How do you balance collaboration with other NASA centers while living and working in New York?
I have lived in New York City for more than 10 years, and consider it home. I can’t imagine living any place else. It does make for strange encounters with the Johnson Space Center folks, who sometimes assume I am in Houston and ask me to come over for a meeting or have testing done with local Texas astronauts. I anticipate needing to travel a fair amount to keep up with the industry.
What are some of the features of the suit?
- Weighs less than 15 pounds
- One size suit can adjust to fit a six-inch range in height between people, with 13 sizing points throughout.
- Glove disconnects
- About +three psi operating pressure
- Both standing and launch position capable
- Minimal metal parts
- High range of motion, low torque
- Torso entry
How is physical work done? Heavy-duty sewing machines? By hand?
- Our new suit, the 3G, which we are developing this fall, has:
- Carbon fiber waist ring
- Retractable pressure tight visor
- Higher operating pressure (+five-six psi goal)
- All aviation or military spec hardware
- Cooling manifold
The fabrics or softgoods are heat-sealed together using specialized Final Frontier developed and adapted tooling. It is a similar process to sewing, involving flat patterns and seam allowances. We laser cut our patterns for good repeatability, speed and a finished, non-fraying edge. Heat sealing and assembly is done by hand. There is some finish sewing that is done using a heavy-duty sewing machine and by hand. Hardware is machined in-house or purchased.
Are you still doing costume work or other projects?
Yes. I have several freelance costume-fabrication jobs happening right now. I have seven wings created for the Victoria's Secret fashion show set for November 2012. I also just began a project for Cirque du Soleil, which involves similar inflatable technology as the spacesuits.
How do your professional strengths complement each other?
I am an “artist,” meaning I got an MFA in sculpture.
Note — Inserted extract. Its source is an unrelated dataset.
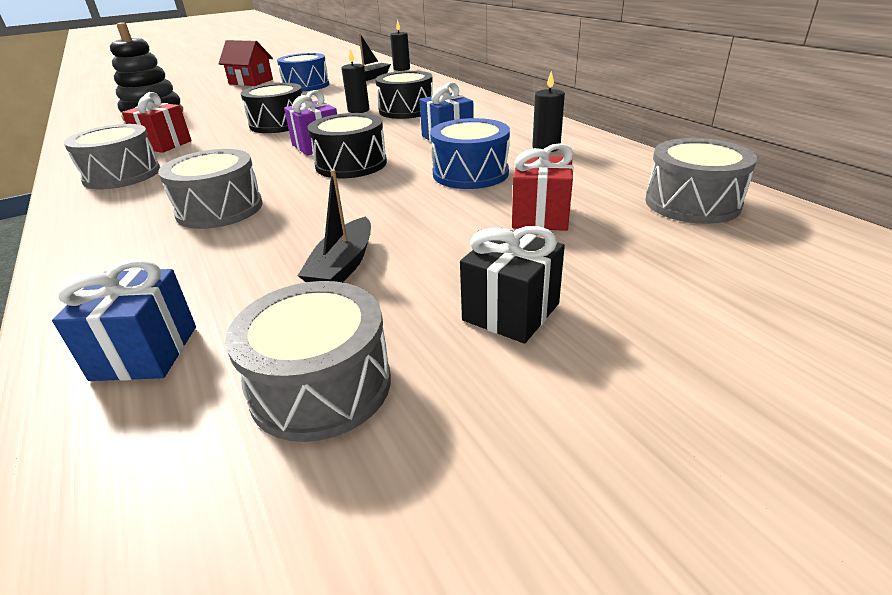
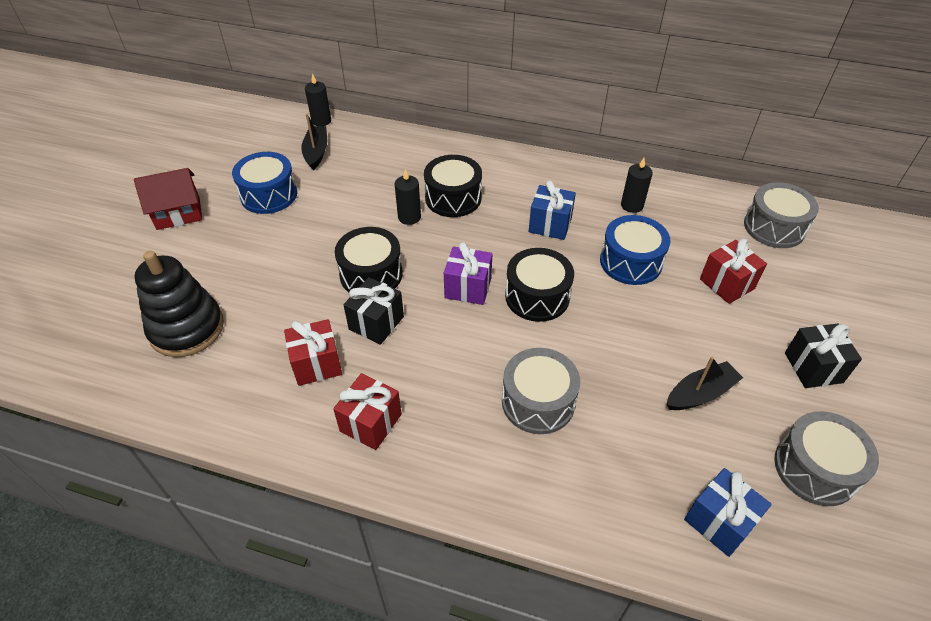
camera: 45 degrees left, 15 degrees up
(122, 175) = (371, 423): grey drum -> red gift
(231, 141) = (376, 323): none -> black gift
(343, 266) = (700, 393): black boat -> black boat turned 90 degrees counterclockwise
Nik studied as an engineer and has spent much of his professional life working making spacesuits. Logically, I tend to be more unorthodox in approach than Nik; his engineering background ensures good scientific process in our development. Our different backgrounds complement our process.
What does your team look like today?
We have an affiliate company, Brower Propulsion Lab, owned by Steven Brower, for machining and materials in Brooklyn. We have also had a series of interns and part-time assistants.
What is the ballpark timeline for completion?
We would like to complete our 3G suit and begin testing by January 2013.
What does an ideal future look like for the company?
Our ideal future is a partnership with a successful spacecraft company, production and flight of our intra-vehicular activity suits and a successful performance flight record. We would love to expand beyond intra-vehicular activity to extra-vehicular activity, tackling spacesuit issues like radiation shielding, thermal insulation, metabolic cooling, planetary mobility and life support.
What advice would you give future challenge competitors seeking to break ground and change the game?
Learn as much as you possibly can with the information available about the goal you're trying to achieve in the challenge. Pick something that you are interested in and pursue it with a passion. Don’t assume you need to be an expert in a field to compete; oftentimes a fresh perspective can bring new insight. Go with your instinct. And don’t stress too much -- just enjoy the ride. Try to make it fun.